私立横浜英和女学院高校からウィスコンシン州に留学。
神奈川県立外語短期大学卒業。
三菱重工業に勤務した後、日本航空のCAとして国内線・国際線に10年間乗務。
その後、ペトロナス・アエロメヒコ航空等の勤務を経て、現在、横浜植木㈱海外営業部にて、野菜種子・盆栽・園芸資材の輸出業務を担当している。


あなたにとって、地球は、大きいですか、小さいですか?

 私は日本で、マレーシアの会社に勤めた事がある。日本にありながら、同僚は、3人の日本人と、40人位のマレーシア人。オイルの会社で世界中にプラントがあるので、同僚は世界中に転勤するし、出張もとても多い。 私のボスのお子さんが、アメリカの大学に行きたいと言った時の事。ボスが『そんな遠くに行ったら、お母さんが寂しがるよ』と言ったところ、『アメリカは遠くないよ。だってお父さんはしょっちゅう行き来してるじゃない』と言ったのだという。 この話を私にしたボスが、『うちの子供達にとって、地球は小さいんだな』と言った事が、とても印象に残っている。

 私には9歳になる息子がいる。息子にとって一番身近な国は、メキシコ。物心ついた頃に、私が、アエロメヒコ航空のキャビンクルーとして、日本とメキシコを行き来する生活を送っていたからだ。今でも、メキシコの国旗を見つけると喜ぶ。

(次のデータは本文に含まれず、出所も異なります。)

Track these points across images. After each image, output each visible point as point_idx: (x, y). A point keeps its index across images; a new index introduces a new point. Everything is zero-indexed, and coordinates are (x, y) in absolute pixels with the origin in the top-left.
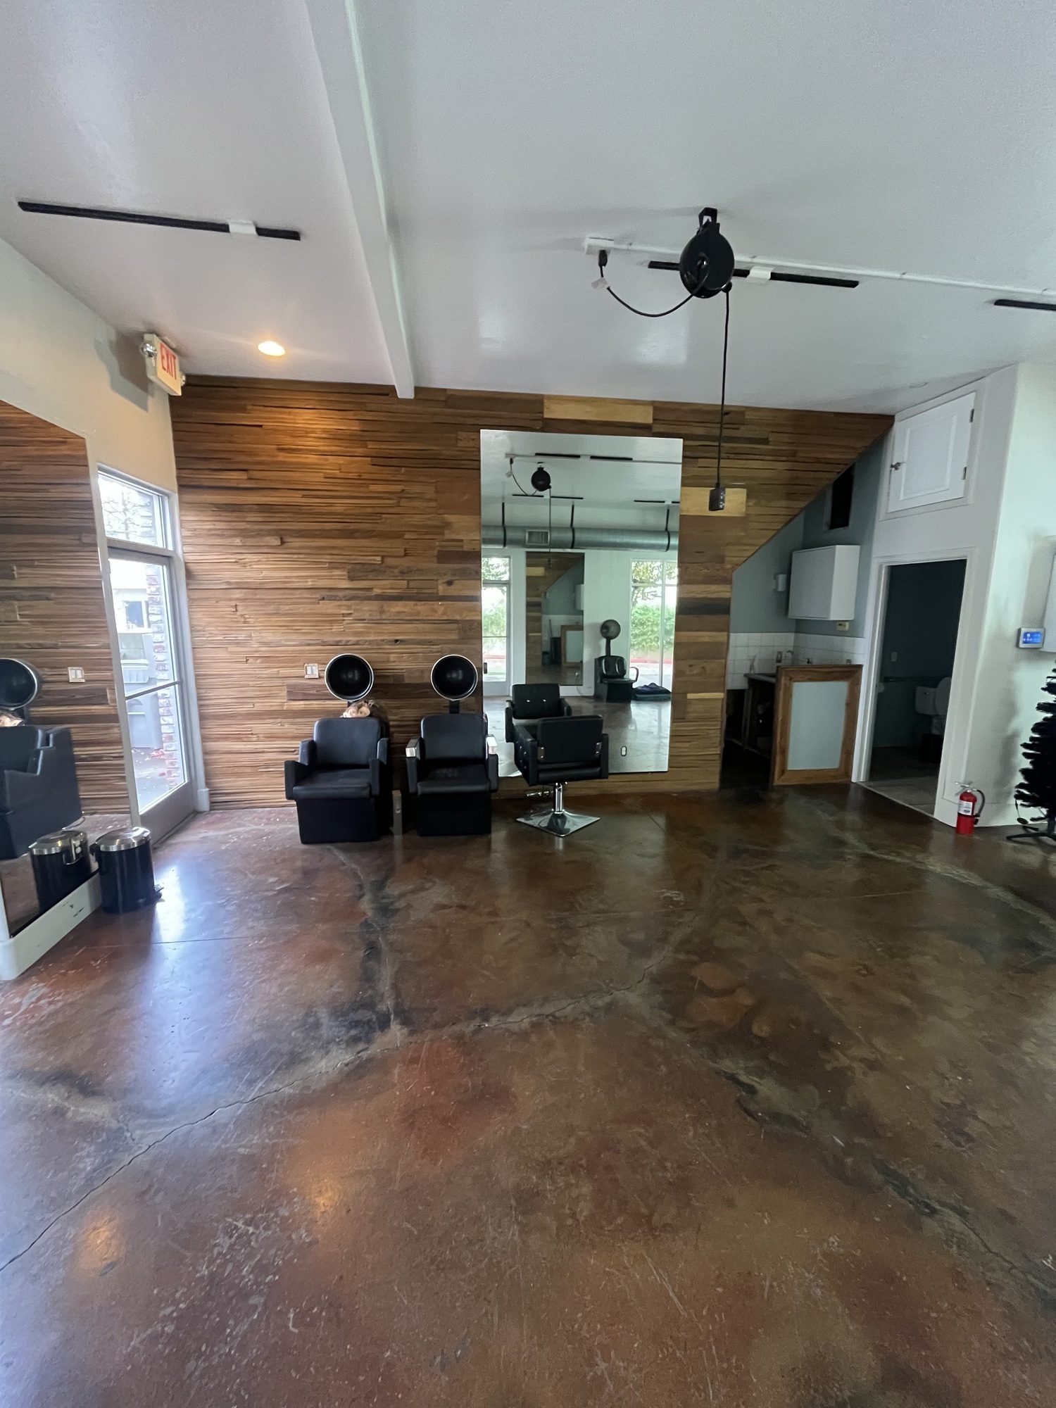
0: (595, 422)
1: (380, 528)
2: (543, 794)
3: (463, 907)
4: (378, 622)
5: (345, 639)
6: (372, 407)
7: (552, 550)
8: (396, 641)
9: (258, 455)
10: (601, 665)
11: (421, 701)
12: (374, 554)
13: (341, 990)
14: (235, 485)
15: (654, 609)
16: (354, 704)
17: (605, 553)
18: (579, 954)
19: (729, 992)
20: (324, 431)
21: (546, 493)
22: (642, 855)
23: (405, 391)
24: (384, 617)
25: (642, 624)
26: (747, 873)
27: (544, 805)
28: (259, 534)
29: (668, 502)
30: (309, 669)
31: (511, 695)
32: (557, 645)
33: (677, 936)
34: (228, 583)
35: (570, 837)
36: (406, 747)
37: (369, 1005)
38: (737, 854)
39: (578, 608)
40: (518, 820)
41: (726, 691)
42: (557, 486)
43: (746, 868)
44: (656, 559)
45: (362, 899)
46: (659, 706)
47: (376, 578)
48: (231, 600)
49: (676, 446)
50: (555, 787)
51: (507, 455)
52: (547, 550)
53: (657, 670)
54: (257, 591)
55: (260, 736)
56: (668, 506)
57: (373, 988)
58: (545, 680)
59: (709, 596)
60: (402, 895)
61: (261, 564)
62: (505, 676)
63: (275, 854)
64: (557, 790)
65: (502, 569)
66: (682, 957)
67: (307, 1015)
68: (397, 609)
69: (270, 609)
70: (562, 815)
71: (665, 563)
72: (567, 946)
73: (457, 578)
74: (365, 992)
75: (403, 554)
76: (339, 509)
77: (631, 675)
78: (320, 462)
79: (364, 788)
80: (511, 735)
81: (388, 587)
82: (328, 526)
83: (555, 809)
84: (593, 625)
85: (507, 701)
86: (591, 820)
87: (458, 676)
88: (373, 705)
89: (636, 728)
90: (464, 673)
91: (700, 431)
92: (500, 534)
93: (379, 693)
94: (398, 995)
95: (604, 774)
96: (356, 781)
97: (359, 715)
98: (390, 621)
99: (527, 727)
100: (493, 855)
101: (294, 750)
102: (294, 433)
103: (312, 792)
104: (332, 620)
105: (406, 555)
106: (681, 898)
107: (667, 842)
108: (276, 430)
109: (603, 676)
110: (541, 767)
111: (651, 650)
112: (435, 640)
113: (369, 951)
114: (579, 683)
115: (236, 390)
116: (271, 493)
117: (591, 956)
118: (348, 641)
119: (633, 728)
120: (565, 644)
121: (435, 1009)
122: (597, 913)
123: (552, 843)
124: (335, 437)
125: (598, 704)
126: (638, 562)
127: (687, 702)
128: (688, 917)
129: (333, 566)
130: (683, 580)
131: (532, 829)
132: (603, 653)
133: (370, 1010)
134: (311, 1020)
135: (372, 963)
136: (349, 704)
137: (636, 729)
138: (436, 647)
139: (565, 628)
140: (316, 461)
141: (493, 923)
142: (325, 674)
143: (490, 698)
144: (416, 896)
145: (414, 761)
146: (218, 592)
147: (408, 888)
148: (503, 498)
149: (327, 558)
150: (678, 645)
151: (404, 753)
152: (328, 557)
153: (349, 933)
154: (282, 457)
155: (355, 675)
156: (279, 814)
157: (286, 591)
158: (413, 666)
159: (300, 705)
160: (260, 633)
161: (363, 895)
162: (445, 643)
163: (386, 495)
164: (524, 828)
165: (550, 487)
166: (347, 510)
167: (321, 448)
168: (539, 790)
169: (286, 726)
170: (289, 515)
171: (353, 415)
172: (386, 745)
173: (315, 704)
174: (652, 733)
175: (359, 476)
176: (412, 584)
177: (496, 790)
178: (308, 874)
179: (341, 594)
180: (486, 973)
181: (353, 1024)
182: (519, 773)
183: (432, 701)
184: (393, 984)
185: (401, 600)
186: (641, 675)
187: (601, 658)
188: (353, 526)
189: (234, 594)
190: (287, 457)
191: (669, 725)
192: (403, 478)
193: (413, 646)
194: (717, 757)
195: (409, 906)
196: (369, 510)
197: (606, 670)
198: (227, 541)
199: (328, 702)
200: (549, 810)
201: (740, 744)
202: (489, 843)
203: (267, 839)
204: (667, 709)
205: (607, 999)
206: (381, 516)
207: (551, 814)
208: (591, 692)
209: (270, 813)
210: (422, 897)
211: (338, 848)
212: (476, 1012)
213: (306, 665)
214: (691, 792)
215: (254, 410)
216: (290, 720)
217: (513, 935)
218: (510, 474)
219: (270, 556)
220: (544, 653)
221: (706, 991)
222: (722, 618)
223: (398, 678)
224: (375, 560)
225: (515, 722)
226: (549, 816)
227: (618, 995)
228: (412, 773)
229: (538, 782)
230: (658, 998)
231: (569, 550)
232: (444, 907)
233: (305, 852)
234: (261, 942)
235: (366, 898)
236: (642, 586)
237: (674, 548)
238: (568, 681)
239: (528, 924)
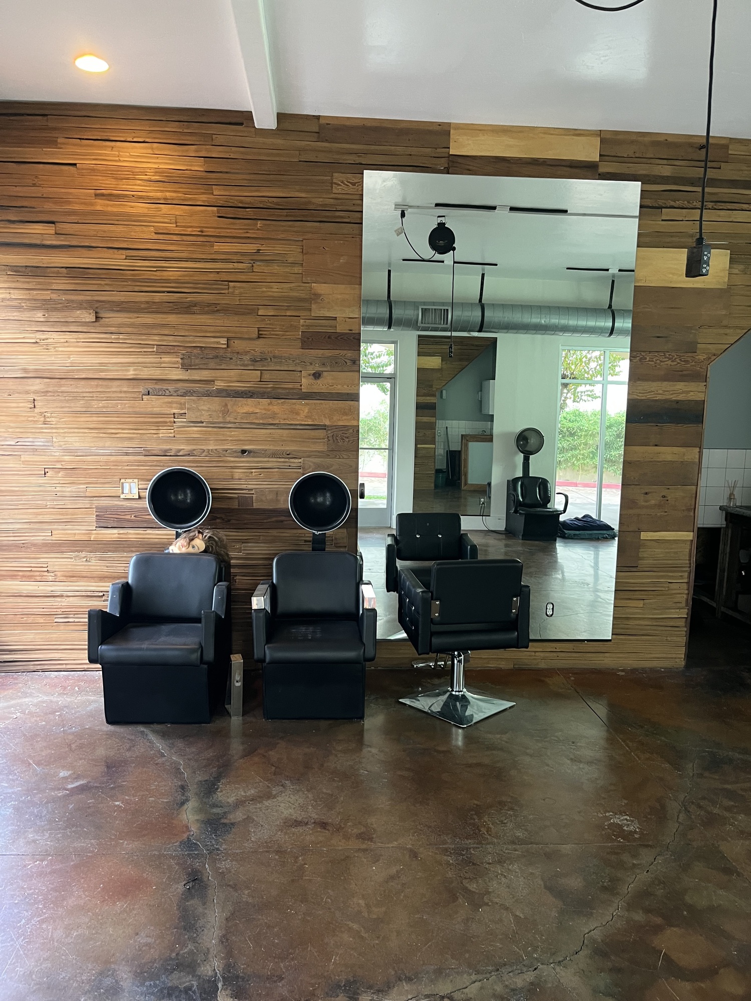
0: (520, 159)
1: (224, 301)
2: (436, 665)
3: (324, 825)
4: (221, 425)
5: (175, 447)
6: (220, 140)
7: (455, 334)
8: (243, 452)
9: (69, 203)
10: (515, 489)
11: (274, 532)
12: (218, 334)
13: (149, 940)
14: (38, 242)
15: (589, 414)
16: (184, 535)
17: (524, 338)
18: (487, 904)
19: (709, 972)
20: (158, 172)
21: (448, 258)
22: (576, 760)
23: (265, 120)
24: (228, 419)
25: (572, 435)
26: (730, 795)
27: (436, 681)
28: (68, 306)
29: (614, 270)
30: (126, 486)
31: (394, 526)
32: (455, 459)
33: (632, 883)
34: (25, 370)
35: (474, 730)
36: (251, 595)
37: (188, 965)
38: (714, 764)
39: (484, 412)
40: (400, 700)
41: (696, 529)
42: (463, 248)
43: (729, 787)
44: (595, 347)
45: (185, 806)
46: (596, 547)
47: (218, 367)
48: (27, 392)
49: (631, 191)
50: (453, 657)
51: (397, 206)
52: (448, 334)
53: (594, 498)
54: (63, 382)
55: (59, 574)
56: (614, 275)
57: (194, 941)
58: (438, 507)
59: (674, 397)
60: (239, 803)
61: (68, 347)
62: (385, 501)
63: (71, 737)
64: (456, 662)
65: (385, 359)
66: (639, 917)
67: (101, 973)
68: (246, 409)
69: (79, 405)
70: (463, 696)
71: (608, 353)
72: (470, 891)
73: (329, 368)
74: (184, 945)
75: (256, 335)
76: (171, 275)
77: (557, 503)
78: (151, 212)
79: (193, 651)
80: (393, 582)
81: (235, 379)
82: (158, 297)
83: (452, 687)
84: (505, 435)
85: (389, 535)
86: (502, 704)
87: (325, 500)
88: (210, 537)
89: (563, 575)
90: (333, 495)
91: (666, 170)
92: (384, 312)
93: (218, 521)
94: (229, 954)
95: (523, 642)
96: (182, 640)
97: (191, 550)
98: (237, 425)
99: (416, 572)
100: (365, 750)
101: (101, 594)
102: (117, 174)
103: (122, 653)
104: (159, 421)
105: (259, 337)
106: (634, 827)
107: (611, 740)
108: (93, 170)
109: (519, 505)
110: (435, 628)
111: (583, 470)
112: (295, 451)
113: (191, 884)
114: (484, 512)
115: (45, 118)
116: (85, 252)
117: (507, 909)
118: (180, 450)
119: (560, 576)
120: (466, 460)
121: (281, 978)
122: (513, 843)
123: (447, 736)
124: (169, 179)
125: (510, 542)
126: (569, 351)
127: (640, 545)
128: (646, 855)
129: (163, 350)
130: (635, 376)
131: (419, 714)
132: (519, 474)
133: (188, 973)
134: (108, 981)
135: (194, 902)
136: (178, 535)
137: (563, 579)
138: (296, 461)
139: (465, 439)
140: (146, 211)
141: (365, 850)
142: (146, 494)
143: (368, 530)
144: (259, 805)
145: (261, 615)
146: (11, 382)
147: (248, 793)
148: (390, 264)
149: (155, 340)
150: (628, 465)
151: (250, 603)
152: (156, 338)
153: (165, 856)
154: (100, 205)
155: (186, 496)
156: (78, 681)
157: (100, 382)
158: (265, 486)
159: (113, 534)
160: (64, 437)
161: (187, 800)
162: (309, 457)
163: (235, 258)
164: (411, 712)
165: (454, 249)
166: (184, 276)
167: (151, 194)
168: (430, 660)
169: (93, 562)
170: (107, 282)
171: (196, 151)
172: (225, 591)
173: (132, 534)
174: (588, 584)
175: (202, 232)
176: (267, 376)
177: (372, 659)
178: (113, 767)
179: (171, 387)
180: (355, 926)
181: (166, 991)
182: (403, 635)
183: (288, 533)
184: (224, 936)
185: (251, 397)
186: (572, 504)
187: (516, 480)
188: (190, 298)
189: (32, 385)
190: (108, 205)
191: (614, 575)
192: (260, 234)
193: (266, 459)
194: (682, 623)
195: (248, 820)
196: (212, 277)
197: (522, 498)
198: (26, 315)
199: (149, 531)
200: (444, 689)
201: (714, 605)
202: (361, 733)
203: (60, 716)
204: (610, 553)
205: (530, 976)
206: (228, 285)
207: (449, 693)
208: (502, 526)
209: (67, 678)
210: (267, 808)
211: (154, 731)
212: (339, 987)
213: (122, 481)
214: (644, 670)
215: (67, 144)
216: (98, 554)
217: (393, 870)
218: (400, 231)
219: (81, 335)
220: (438, 471)
221: (674, 970)
222: (691, 428)
223: (245, 501)
224: (218, 343)
225: (400, 564)
226: (445, 697)
227: (547, 971)
228: (259, 631)
229: (431, 650)
230: (603, 980)
231: (476, 334)
232: (297, 823)
233: (110, 735)
234: (45, 863)
235: (192, 804)
236: (574, 384)
237: (622, 332)
238: (470, 511)
239: (414, 854)
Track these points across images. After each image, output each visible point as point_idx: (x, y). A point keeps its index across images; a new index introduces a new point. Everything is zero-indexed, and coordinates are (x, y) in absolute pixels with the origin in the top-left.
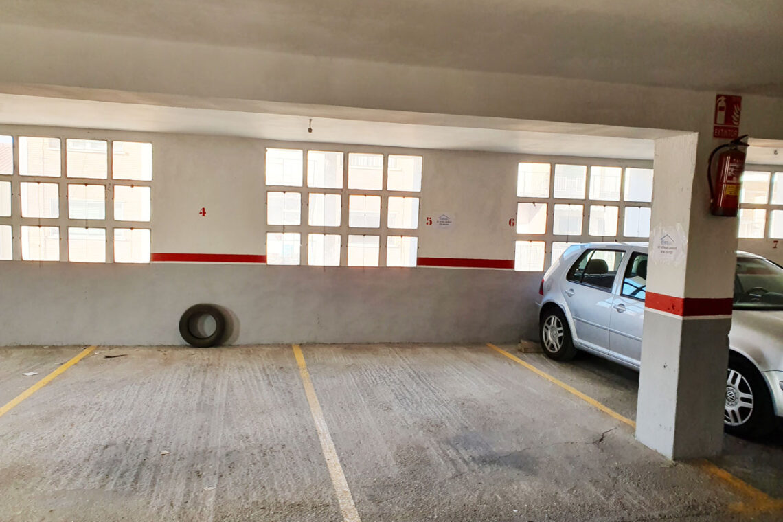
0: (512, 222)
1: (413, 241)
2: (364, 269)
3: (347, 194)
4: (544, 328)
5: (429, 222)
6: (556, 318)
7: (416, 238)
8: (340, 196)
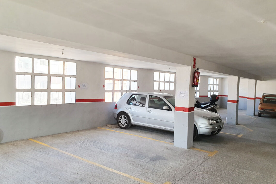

息子にとって、13時間の飛行と15時間の時差を経た地は、遠いものではないらしい。

 私は今、野菜のタネを輸出する仕事をしている。会社で開発した野菜のタネを、世界中の顧客に販売する。私は輸入ではなく、輸出が好きだ。輸入する時は販売する相手が1億3千万人だけれど、輸出する時は、70億人以上を対象にできるからだ。私が担当する商品の1つは、ニンジンのタネ。世界でニンジンを食べない国は、あまりない。世界中を相手に営業活動する私達にとって、地球は小さい。どこにでも行ける。英語があれば、どこででもコミュニケーションが取れる。ハードルはない。 

 気付けば私は、色々な国と御縁を作りながら、生きてきた。この礎となっているのは、間違いなく、高校生の時にアメリカで過ごした、あの1年だ。私の人生を変えてくれた。 息子にも、地球が小さく、また世界が広い人生を、歩んでほしいと願っている。

 あと5年程したら、IFでの留学を勧めてみるつもりだ。